Stream profiles:

• EF: 300 Kbps, variable packet size
• BE: 2.0 Mbps, 200 packs/sec, 1000 bytes per packet

Results in short:

• tx-ring-limit has a great influence on one-way delay. When set to 5, only by that one-way delay decreases greatly.
• tx-ring-limit has a less important impact on ipdv
• the influence of tx-ring-limit on one-way delay is the same for any buffer-limit size deployed. It's also the same for any packet size, with the only exception of small packet sizes, in this case in fact the improvement in one-way delay is less than for packet sizes closer to the MTU size.
• tx-ring-limit is irrelevant when no background traffic is generated.

Comments:

• Figure 1 compares one-way delay for different tx-ring-limit values with and without best-effort traffic.
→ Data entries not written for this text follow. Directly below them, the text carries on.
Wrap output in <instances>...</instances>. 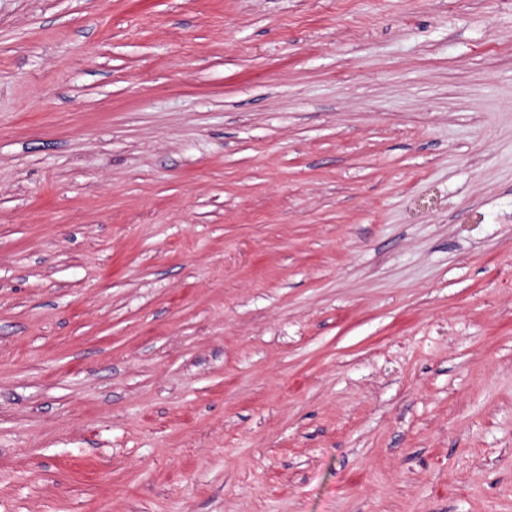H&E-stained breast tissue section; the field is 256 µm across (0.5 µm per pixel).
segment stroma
I'll list each match as a JSON object with an SVG mask.
<instances>
[{
	"label": "stroma",
	"instance_id": "35a3bbf8",
	"mask_svg": "<svg viewBox=\"0 0 512 512\" xmlns=\"http://www.w3.org/2000/svg\"><path fill=\"white\" fill-rule=\"evenodd\" d=\"M0 512H512V4L0 0Z\"/></svg>",
	"mask_w": 512,
	"mask_h": 512
}]
</instances>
In the latter case, the two curves coincide, this means that tx-ring-limit is relevant when multiple different behaviour aggregates are run in parallel.
  In addition, if the parameter is equal to 5, delay greatly decreases, in particular for large packet sizes of 1024 bytes or more.
  The gain in delay is considerable: in the range [60, 120] msec.
  However, even in the "good" case when tx-ring-limit size is equal to 5 part, the observed increase in delay when best-effort traffic is added, is considerable: approximately of 20 msec (independently of the packet size).
• Figure 2 and Figure 4 show that tuning tx-ring-limit can help at optimizing the one-way delay but has a minor effect on ipdv. In fact, tx-ring-limit helps at minimizing queueing delay since it represents the size of a (FIFO) queue collecting packets from each of the WFQ queues.
  The ipdv curve does not show a regular pattern. The reason why for packet size = 1024 bytes ipdv is very small, is unknown.
  (Note: for any tx-ring-limit values, the average ipdv is high because of the presence of few high peaks in ipdv.)
• Figure 3 shows that one-way delay still varies periodically in time for both tx-ring-limit values.